Interestingly, birds of different species usually leave one another alone at the feeder. A cardinal will chow down in close proximity to a sparrow and a dove, and nobody fights with anybody else. It's members of the same species who fight. No male cardinal is going to get anywhere near the feeder while another male cardinal is there -- in fact, he won't be allowed to share the same yard for very long. The husband-wife cardinal pair doesn't eat together, either: they take turns looking out for marauding cats, one descending to the feeder as soon as the other takes off for a branch to take a turn at watch.

The doves will share the feeder, but they jostle and criticize each other constantly while they do so, and think nothing of pushing a colleague off the tray if he gets too close. The house finches and purple finches are feisty with one another, which is interesting, because the goldfinches are not.

The woodpeckers and the nuthatches are shy.
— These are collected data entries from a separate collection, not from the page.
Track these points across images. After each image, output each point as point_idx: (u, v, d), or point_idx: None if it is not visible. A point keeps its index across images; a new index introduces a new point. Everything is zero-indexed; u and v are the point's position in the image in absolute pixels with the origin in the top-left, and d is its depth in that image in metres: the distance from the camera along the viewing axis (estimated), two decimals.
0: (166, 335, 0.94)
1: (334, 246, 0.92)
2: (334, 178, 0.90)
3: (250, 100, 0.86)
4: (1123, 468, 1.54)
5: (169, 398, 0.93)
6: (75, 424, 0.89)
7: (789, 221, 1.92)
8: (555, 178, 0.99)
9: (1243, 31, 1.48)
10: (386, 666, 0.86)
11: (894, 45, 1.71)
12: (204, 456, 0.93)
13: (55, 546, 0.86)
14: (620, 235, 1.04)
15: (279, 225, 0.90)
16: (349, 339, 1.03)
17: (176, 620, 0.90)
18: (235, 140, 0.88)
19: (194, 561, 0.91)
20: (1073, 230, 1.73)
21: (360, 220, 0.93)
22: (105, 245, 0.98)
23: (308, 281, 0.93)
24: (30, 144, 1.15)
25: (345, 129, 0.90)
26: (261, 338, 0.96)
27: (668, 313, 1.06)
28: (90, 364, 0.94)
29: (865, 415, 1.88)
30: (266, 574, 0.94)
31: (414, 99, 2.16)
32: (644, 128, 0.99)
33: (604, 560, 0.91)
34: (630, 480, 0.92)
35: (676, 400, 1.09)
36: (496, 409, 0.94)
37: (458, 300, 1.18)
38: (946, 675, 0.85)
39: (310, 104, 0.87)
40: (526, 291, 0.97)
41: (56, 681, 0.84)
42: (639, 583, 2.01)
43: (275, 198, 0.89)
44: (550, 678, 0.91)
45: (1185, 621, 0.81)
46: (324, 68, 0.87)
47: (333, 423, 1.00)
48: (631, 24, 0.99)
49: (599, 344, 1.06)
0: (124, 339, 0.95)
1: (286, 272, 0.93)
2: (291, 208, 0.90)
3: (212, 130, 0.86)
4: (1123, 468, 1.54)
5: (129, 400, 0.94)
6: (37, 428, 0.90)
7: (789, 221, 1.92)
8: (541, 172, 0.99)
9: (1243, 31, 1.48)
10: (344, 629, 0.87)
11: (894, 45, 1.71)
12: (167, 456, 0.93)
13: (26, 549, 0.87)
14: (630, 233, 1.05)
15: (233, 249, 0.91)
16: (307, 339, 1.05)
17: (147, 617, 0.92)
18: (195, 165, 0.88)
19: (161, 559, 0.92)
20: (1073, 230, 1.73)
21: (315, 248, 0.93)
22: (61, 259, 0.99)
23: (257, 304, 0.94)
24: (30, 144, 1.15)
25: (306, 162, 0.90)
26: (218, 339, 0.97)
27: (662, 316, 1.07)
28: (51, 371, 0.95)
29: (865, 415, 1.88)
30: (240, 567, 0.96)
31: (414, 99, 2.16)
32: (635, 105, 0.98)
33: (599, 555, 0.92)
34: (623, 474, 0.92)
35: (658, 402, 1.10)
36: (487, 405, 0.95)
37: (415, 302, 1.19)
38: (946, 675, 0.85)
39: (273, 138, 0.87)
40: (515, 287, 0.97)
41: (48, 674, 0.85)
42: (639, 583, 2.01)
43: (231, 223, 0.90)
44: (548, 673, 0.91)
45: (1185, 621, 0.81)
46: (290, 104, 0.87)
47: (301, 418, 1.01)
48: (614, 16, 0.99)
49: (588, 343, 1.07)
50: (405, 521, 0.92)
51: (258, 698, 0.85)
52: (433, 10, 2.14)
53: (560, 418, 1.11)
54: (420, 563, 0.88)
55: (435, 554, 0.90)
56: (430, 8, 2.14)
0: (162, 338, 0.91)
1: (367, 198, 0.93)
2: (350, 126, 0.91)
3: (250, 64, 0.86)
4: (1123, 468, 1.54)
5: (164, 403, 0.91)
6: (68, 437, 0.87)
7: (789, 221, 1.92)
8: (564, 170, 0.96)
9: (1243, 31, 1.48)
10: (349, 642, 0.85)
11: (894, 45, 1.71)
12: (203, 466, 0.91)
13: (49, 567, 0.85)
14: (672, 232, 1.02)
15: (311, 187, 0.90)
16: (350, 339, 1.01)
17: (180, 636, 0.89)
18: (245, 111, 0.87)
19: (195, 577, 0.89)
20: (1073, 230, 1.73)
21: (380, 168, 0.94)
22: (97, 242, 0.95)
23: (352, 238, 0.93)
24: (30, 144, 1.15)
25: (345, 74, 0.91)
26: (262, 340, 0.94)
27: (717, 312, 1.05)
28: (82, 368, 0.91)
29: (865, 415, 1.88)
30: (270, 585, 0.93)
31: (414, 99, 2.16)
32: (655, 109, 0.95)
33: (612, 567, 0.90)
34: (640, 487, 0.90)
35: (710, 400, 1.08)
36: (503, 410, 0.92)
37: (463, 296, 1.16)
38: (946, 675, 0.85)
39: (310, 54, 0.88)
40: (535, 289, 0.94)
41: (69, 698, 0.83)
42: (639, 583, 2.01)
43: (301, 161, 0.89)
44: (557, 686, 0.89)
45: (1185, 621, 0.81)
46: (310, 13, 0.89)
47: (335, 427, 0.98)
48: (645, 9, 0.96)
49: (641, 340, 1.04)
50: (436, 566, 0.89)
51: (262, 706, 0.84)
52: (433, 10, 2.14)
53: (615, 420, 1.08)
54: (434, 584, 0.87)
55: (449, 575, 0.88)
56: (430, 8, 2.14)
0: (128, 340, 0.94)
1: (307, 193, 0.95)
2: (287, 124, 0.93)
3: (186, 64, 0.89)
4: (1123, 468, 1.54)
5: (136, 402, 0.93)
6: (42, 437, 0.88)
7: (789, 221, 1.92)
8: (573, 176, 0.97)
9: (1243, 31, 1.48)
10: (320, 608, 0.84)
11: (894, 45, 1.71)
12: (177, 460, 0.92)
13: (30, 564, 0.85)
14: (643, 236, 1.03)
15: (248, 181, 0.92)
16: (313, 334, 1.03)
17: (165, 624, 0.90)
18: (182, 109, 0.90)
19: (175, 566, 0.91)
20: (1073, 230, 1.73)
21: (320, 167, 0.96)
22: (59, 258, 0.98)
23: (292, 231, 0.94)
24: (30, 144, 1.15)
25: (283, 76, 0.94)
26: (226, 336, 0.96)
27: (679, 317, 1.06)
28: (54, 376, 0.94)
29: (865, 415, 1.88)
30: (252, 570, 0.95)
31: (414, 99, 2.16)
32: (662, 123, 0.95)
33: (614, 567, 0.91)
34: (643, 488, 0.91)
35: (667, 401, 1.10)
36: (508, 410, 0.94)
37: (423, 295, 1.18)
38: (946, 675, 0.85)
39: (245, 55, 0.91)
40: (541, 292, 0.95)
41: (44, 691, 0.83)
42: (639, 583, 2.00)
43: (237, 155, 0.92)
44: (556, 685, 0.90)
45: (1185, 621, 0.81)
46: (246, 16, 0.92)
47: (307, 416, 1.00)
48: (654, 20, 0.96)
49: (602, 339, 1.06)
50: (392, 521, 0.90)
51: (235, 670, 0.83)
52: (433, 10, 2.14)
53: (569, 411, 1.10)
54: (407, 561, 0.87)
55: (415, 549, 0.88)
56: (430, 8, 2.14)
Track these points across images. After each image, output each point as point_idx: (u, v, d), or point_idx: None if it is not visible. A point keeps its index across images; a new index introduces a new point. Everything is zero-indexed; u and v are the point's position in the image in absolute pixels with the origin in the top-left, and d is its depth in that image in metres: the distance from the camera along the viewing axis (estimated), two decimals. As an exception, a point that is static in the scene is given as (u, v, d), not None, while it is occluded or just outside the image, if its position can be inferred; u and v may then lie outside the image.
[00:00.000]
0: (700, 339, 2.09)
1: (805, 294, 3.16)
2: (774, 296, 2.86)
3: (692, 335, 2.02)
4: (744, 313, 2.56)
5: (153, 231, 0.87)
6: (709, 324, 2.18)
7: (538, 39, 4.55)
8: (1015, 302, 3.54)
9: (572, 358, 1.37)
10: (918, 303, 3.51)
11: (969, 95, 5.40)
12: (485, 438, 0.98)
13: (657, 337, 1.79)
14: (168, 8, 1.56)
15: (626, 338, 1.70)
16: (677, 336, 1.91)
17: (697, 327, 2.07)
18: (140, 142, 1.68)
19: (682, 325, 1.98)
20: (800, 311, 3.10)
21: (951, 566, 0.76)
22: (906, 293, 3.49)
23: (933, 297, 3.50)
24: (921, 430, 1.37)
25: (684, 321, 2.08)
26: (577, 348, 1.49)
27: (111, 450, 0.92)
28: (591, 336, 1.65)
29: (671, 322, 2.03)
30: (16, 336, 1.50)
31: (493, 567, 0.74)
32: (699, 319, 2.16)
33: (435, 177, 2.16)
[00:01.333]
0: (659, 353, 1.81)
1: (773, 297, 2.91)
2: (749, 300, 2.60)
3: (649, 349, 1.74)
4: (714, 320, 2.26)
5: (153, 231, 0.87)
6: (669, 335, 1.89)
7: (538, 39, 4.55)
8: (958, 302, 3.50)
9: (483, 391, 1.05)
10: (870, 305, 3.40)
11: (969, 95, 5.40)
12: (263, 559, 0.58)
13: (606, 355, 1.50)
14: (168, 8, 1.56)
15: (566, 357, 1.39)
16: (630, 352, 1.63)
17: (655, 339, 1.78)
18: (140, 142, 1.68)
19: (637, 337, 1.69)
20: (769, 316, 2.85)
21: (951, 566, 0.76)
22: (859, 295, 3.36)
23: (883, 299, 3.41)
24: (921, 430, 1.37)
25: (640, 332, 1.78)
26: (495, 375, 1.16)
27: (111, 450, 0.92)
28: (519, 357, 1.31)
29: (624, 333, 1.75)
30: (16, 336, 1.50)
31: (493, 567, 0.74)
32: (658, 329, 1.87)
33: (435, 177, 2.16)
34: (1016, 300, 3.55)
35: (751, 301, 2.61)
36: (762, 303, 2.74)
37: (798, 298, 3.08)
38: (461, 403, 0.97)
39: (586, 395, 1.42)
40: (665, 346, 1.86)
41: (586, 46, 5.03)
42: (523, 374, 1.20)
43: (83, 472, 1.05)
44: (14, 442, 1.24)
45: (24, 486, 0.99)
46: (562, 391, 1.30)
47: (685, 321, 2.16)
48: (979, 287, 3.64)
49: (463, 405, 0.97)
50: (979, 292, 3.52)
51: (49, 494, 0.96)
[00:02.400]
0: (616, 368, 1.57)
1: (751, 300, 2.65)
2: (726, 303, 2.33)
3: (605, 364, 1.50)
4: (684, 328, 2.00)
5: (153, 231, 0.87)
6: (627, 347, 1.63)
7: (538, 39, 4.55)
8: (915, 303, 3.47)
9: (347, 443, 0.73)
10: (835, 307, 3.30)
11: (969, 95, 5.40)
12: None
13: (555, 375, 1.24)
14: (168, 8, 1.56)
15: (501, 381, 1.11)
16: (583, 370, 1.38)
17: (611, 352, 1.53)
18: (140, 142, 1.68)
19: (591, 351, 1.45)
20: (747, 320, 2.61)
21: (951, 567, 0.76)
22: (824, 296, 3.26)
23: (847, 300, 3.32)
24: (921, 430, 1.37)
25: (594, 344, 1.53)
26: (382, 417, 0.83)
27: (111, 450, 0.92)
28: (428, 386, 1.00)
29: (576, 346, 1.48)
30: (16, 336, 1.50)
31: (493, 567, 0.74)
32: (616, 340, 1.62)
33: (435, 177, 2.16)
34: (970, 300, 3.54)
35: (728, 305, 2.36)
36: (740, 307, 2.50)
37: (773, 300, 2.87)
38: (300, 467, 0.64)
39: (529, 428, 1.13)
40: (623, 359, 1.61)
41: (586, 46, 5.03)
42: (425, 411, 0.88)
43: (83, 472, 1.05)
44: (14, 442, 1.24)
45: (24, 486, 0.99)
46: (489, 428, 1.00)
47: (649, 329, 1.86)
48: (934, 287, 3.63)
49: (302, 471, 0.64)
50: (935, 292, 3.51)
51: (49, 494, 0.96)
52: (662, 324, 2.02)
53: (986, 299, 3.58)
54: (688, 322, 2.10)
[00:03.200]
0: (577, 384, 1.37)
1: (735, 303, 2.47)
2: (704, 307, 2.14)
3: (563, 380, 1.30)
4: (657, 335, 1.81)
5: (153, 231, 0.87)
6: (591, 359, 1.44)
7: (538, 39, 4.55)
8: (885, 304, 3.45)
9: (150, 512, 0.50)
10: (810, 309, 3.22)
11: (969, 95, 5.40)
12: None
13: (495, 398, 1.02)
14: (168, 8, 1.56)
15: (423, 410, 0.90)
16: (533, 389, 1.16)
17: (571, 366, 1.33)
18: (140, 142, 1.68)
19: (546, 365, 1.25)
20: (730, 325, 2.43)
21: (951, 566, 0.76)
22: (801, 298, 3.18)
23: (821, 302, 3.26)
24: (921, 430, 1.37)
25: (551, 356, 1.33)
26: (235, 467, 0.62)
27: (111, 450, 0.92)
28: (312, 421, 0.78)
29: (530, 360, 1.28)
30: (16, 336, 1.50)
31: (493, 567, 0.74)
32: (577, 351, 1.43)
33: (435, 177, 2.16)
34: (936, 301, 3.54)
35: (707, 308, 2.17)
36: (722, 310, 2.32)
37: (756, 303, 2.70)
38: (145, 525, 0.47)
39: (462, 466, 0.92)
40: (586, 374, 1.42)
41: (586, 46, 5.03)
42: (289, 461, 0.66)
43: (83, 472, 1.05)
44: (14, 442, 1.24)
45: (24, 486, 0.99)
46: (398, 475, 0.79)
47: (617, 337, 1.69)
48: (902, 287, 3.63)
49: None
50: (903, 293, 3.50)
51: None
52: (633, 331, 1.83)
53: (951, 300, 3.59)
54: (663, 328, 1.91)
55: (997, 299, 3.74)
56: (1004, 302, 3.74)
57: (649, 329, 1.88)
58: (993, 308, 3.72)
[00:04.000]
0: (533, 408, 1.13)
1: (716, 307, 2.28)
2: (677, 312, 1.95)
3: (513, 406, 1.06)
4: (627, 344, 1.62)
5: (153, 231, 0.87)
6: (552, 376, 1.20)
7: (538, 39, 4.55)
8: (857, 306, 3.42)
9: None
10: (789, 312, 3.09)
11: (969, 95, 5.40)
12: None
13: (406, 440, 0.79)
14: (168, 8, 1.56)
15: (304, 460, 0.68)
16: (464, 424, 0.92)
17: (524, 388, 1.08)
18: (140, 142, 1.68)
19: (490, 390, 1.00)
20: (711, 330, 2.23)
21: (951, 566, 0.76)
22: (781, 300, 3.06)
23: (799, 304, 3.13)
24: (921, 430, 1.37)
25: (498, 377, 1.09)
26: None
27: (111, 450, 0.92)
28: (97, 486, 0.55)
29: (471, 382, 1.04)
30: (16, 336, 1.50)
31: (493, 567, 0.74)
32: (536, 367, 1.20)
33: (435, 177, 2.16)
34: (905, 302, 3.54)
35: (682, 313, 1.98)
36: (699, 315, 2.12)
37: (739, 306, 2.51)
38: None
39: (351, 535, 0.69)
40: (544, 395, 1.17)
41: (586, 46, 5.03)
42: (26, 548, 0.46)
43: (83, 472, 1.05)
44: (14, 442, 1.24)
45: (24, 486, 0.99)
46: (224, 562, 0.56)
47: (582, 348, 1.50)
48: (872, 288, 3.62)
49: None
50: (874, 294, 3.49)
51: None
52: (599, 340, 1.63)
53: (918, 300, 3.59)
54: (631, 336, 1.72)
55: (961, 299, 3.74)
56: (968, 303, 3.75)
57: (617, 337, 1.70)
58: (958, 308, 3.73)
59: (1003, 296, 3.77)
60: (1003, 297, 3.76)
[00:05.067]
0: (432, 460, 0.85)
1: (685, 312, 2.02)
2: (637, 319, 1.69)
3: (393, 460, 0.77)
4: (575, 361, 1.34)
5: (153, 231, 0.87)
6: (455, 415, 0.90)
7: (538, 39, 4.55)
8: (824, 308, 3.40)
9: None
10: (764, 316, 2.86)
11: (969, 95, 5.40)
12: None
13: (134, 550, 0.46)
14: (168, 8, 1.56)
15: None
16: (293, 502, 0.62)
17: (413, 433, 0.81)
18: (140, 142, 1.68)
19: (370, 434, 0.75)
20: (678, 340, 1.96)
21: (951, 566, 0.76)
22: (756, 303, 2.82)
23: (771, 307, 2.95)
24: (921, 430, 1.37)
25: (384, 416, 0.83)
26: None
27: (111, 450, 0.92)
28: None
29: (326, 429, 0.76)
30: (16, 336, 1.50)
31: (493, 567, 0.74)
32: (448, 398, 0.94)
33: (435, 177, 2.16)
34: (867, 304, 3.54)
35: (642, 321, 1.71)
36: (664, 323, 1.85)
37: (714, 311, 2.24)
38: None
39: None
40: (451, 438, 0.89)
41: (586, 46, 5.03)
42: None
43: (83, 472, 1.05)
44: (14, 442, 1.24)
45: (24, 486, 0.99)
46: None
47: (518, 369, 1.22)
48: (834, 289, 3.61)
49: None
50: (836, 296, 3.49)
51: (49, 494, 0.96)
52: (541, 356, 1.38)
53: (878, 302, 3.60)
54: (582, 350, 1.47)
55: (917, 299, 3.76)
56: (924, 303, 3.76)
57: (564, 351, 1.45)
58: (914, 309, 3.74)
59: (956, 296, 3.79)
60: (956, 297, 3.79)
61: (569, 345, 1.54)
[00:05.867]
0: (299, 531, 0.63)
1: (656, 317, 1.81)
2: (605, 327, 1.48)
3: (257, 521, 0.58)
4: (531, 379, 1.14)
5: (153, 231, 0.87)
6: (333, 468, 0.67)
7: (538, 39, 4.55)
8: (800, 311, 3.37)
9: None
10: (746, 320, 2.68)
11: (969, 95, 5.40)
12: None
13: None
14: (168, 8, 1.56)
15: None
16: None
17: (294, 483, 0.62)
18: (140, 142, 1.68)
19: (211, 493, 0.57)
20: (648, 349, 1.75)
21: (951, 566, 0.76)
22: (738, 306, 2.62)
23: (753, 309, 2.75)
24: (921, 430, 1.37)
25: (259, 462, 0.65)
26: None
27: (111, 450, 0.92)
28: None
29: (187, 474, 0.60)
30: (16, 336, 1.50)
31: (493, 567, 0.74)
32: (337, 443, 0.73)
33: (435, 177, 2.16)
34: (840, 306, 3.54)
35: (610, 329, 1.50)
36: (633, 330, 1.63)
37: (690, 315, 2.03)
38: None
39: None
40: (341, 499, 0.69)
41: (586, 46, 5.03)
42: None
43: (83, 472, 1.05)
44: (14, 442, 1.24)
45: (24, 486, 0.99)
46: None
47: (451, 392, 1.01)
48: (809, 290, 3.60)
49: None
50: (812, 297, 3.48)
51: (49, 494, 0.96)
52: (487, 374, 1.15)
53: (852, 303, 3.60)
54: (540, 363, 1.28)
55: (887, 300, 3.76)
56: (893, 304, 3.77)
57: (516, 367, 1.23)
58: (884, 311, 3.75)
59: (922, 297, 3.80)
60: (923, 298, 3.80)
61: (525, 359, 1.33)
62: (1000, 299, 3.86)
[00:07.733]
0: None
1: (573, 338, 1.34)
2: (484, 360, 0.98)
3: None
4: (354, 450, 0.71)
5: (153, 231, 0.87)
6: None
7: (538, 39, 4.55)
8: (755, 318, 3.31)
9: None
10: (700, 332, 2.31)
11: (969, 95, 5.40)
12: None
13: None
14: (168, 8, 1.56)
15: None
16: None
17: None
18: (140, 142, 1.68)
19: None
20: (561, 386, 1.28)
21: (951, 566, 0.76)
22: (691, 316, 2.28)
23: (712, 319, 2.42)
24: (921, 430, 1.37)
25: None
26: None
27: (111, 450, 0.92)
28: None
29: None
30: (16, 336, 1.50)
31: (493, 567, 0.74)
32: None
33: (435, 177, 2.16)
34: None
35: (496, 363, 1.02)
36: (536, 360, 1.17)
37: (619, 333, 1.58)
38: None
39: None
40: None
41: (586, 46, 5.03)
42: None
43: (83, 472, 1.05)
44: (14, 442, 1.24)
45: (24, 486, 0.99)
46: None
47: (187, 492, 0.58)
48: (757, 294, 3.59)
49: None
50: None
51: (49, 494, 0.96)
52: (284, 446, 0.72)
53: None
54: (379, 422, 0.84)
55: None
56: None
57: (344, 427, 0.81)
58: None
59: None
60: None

The grackles are not particularly aggressive at the feeder -- but then, they don't have to be: they're so much bigger than everyone else that all the other birds panic and leave when they appear. The jays dive-bomb the feeder and all the other birds scatter.

The hummingbirds are the meanest of them all, of course. They're all down south now, where life is lush and flowers abundant, where there is more than enough nectar for everyone. I wonder if they're as warlike down there are they are in my garden. How I would love to see them down south, great swarms of them! More different species than we have in the Northeast.

Whaddaya mean, mean? We're not mean, says Ethel. We're just New Yorkers. You don't look after yourself, nobody's gonna look after you.

I'm surprised to hear from her. If you're such a New Yorker, I say, what are you doing in Costa Rica?

Man, I can't deal with the cold. Forget about it. It gets cold, I'm history.

So why don't you just stay in Costa Rica all year?

Like I said, I'm a New Yorker.

Well, we miss you, Ethel. Do you miss us?
I ask.

Gotta go. See ya. Ethel never answers questions like that. A lot of people don't. Tough outsides and tender insides: that's the way a lot of people are. You have to learn to read their love, read it the way they show it, because you're probably not going to be able to read it in ways they don't show it.

Birds of a feather -- we struggle most with the ones we love the most. We care more about their regard than about the regard of others. They have more power to hurt us than others have.

So we'd best be careful. Try to say what we mean and not something else, and always understand that what someone else heard may not be what we thought we said. Not assume we understand each other just because we are called by the same name.